Regarding Oscar Wilde and his double life, it's probably worth mentioning a piece on Jekyll and Hyde that I saw which made a convincing case for saying that the whole central metaphor of Stevenson's nightmare story related to a current of suppressed homosexuality in male Victorian society and also, possibly, in the author himself. It referred specifically to the scene in which Edward Hyde is approached in a dark street by a refined, elderly gentleman who whispers something to Hyde that precipitates an outbreak of animal violence. This, and the reaction of Stevenson's wife to the book... she thought it hideous and did not approve of its publication... add weight to the suggestion that possibly it was thought to be too revealing of this Uranian socio-sexual undercurrent. To some degree, even if we do not focus on homosexuality as the central issue, the plight of Henry Jekyll is resonant as a metaphor for the whole of Victorian society where virtue was never lauded so loudly in public nor vice practiced so excessively in private. You can almost see in that novel the exact point where the mass Victorian mind became uneasily aware of its own shadow: Hyde as Jekyll's shadow; Jack as Gull's; Wilde's panther-snacks as the shadow of society's own corseted sitting-room asexuality.

Jumping the rails completely and moving on to your invitation for any final words on the "ripple effect" I should probably muddy the waters further by throwing in another possible metaphorical way of looking at the phenomenon. This is a kind of game invented by physicists and mathematicians in order to model and study the behaviour of the early universe. I believe it's called "The Game of Life."

● Problems and tasks:
a) For each statement below, say yes or no according to the Jekyll and Hyde commentary, and quote the words that decide it: (i) Stevenson's wife approved of publishing the book. (ii) In the scene cited, Hyde is approached in a dark street by a refined, elderly gentleman. (iii) The game mentioned at the end was invented by physicists and mathematicians to model the early universe.
b) Write the next part of the Jekyll and Hyde commentary, picking up after its closing sentence about "The Game of Life."

Dataset excerpts:
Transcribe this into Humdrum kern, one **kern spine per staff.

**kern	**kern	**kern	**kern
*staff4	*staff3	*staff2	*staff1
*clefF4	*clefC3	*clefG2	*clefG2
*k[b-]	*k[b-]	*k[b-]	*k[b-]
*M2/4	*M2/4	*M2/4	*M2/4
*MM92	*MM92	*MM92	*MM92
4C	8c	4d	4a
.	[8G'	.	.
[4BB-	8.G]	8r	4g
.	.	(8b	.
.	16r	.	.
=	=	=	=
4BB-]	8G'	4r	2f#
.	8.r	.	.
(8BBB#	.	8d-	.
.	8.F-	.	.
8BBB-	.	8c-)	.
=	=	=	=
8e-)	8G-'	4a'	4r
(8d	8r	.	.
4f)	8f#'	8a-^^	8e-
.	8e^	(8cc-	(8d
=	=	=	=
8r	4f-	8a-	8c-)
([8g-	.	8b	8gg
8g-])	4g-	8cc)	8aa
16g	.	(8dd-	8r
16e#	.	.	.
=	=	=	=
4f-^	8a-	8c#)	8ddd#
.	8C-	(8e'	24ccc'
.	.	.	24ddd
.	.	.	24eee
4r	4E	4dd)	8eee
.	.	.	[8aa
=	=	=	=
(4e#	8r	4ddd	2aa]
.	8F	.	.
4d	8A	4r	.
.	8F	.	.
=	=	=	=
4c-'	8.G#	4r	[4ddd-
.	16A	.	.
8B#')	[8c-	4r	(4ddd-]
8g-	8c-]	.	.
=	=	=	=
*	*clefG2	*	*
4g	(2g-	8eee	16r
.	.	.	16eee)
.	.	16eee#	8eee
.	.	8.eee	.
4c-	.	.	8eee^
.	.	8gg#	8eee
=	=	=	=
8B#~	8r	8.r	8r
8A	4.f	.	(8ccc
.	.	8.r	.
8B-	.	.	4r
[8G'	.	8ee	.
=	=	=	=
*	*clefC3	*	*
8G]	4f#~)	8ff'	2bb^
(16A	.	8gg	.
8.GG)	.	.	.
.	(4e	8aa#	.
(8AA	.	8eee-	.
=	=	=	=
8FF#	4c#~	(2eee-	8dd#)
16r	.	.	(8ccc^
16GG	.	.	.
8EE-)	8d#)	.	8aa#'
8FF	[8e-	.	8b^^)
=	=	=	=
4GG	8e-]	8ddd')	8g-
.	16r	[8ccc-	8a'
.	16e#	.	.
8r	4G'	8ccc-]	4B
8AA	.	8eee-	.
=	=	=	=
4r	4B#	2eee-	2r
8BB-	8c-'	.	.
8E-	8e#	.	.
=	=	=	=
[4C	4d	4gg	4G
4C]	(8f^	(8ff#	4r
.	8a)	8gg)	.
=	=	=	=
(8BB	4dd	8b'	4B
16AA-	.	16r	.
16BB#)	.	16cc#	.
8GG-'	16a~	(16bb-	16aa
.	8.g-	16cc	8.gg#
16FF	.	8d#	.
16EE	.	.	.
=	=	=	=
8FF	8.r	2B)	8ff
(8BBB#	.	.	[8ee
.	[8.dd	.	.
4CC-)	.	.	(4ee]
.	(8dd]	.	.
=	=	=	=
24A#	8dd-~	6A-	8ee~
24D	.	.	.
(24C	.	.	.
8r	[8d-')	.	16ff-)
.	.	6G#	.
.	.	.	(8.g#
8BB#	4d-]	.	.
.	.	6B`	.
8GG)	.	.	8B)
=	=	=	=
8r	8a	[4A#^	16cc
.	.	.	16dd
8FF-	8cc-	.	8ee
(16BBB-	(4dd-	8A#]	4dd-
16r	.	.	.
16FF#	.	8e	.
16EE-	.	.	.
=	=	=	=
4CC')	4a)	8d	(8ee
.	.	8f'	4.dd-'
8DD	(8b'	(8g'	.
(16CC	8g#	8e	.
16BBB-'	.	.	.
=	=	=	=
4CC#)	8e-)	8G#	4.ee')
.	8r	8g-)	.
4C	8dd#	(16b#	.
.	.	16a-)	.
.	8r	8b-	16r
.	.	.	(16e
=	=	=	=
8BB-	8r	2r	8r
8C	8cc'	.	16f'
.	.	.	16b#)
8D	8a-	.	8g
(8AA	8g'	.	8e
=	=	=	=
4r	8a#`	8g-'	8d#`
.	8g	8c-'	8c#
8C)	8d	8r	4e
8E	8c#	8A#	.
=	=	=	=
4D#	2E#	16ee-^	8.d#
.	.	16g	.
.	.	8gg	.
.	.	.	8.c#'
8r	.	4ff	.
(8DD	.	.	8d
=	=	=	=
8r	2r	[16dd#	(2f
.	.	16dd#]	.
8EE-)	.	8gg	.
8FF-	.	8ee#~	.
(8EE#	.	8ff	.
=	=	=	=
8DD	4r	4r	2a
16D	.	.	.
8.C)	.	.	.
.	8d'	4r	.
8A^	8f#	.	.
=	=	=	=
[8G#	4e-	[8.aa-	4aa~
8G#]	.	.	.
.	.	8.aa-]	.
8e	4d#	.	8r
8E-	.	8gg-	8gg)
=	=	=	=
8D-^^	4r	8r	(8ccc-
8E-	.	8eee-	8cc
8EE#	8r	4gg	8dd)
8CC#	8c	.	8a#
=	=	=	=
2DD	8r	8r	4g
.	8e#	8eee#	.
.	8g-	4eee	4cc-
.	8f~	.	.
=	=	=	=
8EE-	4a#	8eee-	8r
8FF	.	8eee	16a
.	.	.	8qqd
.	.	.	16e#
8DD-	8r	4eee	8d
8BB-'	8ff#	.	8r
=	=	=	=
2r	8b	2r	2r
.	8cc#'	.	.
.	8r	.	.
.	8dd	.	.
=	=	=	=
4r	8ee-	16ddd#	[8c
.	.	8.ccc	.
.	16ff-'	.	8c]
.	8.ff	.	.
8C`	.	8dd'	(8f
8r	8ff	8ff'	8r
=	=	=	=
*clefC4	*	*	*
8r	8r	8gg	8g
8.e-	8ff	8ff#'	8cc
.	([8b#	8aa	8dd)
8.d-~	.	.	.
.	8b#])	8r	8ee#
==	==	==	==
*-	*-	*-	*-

● The answers:
a)
(i) No: "she thought it hideous and did not approve of its publication"
(ii) Yes: "Edward Hyde is approached in a dark street by a refined, elderly gentleman"
(iii) Yes: "invented by physicists and mathematicians in order to model and study the behaviour of the early universe"

b)
What happens is, you take a checkerboard of potentially infinite size (or do it on a computer, which would be a lot easier) and then randomly scatter a number of black checkers into the board, letting them fall where they will. This done, you apply a couple of very simple and fundamental rules. Maybe one rule is that for any two pieces with a diagonal space empty between them, a piece will be added to fill that space. Maybe another rule says that for any three pieces in a connected line laterally, the central piece will be removed, These aren't the actual rules of the game, which I'm afraid I don't remember, but the point is that the actual rules are that few and that simple.

If these very simple rules are applied to the randomly scattered checkers on the board and then applied again to the new configurations that result and so on, what happens is that you very quietly get complex, orderly and beautiful radiating patterns arising out of the completely incoherent initial chaos. This suggests that from simple and random start conditions, complex order can radiate, given the application of a minimal number of simple rules.

Applying this to the Whitechapel crimes and to the development of the field of Ripper theory since then, it's possible to see how the initial event might very well have been something utterly random and chaotic. (I think of Eddie's persuasive theory that I read somewhere a while back, which was that Jack the Ripper was, in all likelihood, simply the lunatic nearest the asylum door when it was left open, and he happened to be holding the bread knife at the time. This, on reflection, has a great deal to recommend it.) Taking the initial meaningless chaos of this supposed event, we next apply a couple of very simple rules. For rule one, maybe, we could say, "Speculation on the crimes will only extend insofar as it is profitable for it to extend." Rule two might be: "Published speculations on the Whitechapel murders will be profitable in direct proportion to their degree of novelty."

Apply these very simple and practical rules to the incoherent and chaotic sprawl of bloodstains, alibis, and random events surrounding the Whitechapel crimes, and it seems very possible to me that you would quickly find spectacular orderly blossoms of idea and theory radiating out from the murders, in breathtaking arrays of increasing complexity and symmetry. Perhaps this is our ripple pattern, or, at least, another useful way of understanding it -- another useful model.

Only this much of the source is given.